Tim also let us know that they will be interviewing Lars Clausen this coming Tuesday evening (Nov, 28th)around 6:40 pm(PST)during their Tuesday Tickle Crew show. Lars is the Lutheran minister whose journey, Straight Into Gay America, was a catalyst for ours. Go to radiogay.ca and check out Lars!

Interestingly, our neighbors, Brad and Dinah, (who were one of several neighbor couples who cared for our home while we were on our journey), married in Canada in September. The difference between our marriage and theirs is that when they crossed back over the border into the U.S., their marriage is still legally recognized. Ours is not. The U.S. and Canada have a reciprocal agreement. So what's the difference? Canada honors ALL marriages, but the U.S. has refused to do the same, now that Canada offers marriage equality for same gender couples.
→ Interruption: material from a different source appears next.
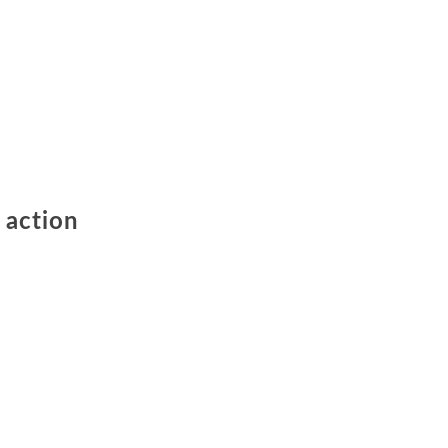
 action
On the radio show, we also talked about our year long journey GayIntoStraightAmerica that began on September 11, 2005. Our intention was to engage hearts and minds, create authentic connections, and dissolve differences that separate us as we talked with people who are "wrestling" with their understanding regarding people's sexual orientation and gender variance.

So... although we did not have turkey, dressing, mashed potatoes, cranberries and pie, or gather with family, we did have the most wonderful day. It was truly a Thanksgiving we'll never forget... celebrating love & friendships, renewing vows of commitment, and enjoying delicious food. It doesn't get much better than this! We are blessed, we are grateful, and we are very happy.

Melodie Beattie's words sum up our holiday perfectly: "Gratitude unlocks the fullness of life. It turns what we have into enough, and more. It turns denial into acceptance, chaos to order, confusion to clarity. It can turn a meal into a feast, a house into a home, a stranger into a friend. Gratitude makes sense of our past, brings peace for today, and creates a vision for tomorrow."

We hope that Thanksgiving was as meaningful to you as it was to us! Let us know how you spent this special day, and what you are grateful for!

The light in us honors the light in you, Dotti, Robynne, and Rylee Joy Berry-Sapp

4 comments:

Marge & Diane Ballantz said...

Congratulations! My wife, Diane, and I
were married in Nelson, BC, on July 21,
2003.

People, like reporters, members of clergy and our friends have asked us why, after being together for 25 years,
was being married so important to us?
All we could say was we wanted to enjoy
the same happiness as other couples.
Then we're asked how our relationship
had changed; it's just sweeter and more
tender, as you both know.

We wish your lives will be filled with all of the joys of being deeply in love.

Thanks for sharing your story, and we
hope you refer to each other as your
wife. Someday soon it will sound perfect to anyone who hears you.

Sincerely,
Marge Ballack & Diane Diane Lantz
(soon to be the Ballantzs)
Spokane, WA

PS We were 2 of plaintifs in the Marriage Equality lawsuit against the
State of Washington..we tried our best.

Marge & Diane Ballantz said...

Our email address is, Ballantz@comcast.net

Dotti & Roby Berry-Sapp said...

Marge and Diane...Thanks so very much for who you are and for your comments, as well as being a plaintif in the Marriage Equality lawsuit.

I wish that we had known you were in Spokane. We spoke there for the last speaking engagement of our year long journey, Gay Into Straight America.

Some feedback on why we choose not to use the term "wife." First of all, we honor that you make that choice. I (Dotti) was married to a man at one time. He was my husband, and I was his wife.
I do not consider myself Roby's wife now. Again, we celebrate that other people make that choice, but it is not a term that rings true for me, or us. One of the reasons we use "spouse" and that heterosexual couples we know use "spouse" is that the term "spouse" is an equalizer term by not being gender specific, and that works for us.

Congratulations on being together for 25 years! That is awesome! Blessings to you! Dotti and Roby

Anonymous said...

Dotti and Roby-
Congratulations for your loving union! Thank you for being the voice our world needs.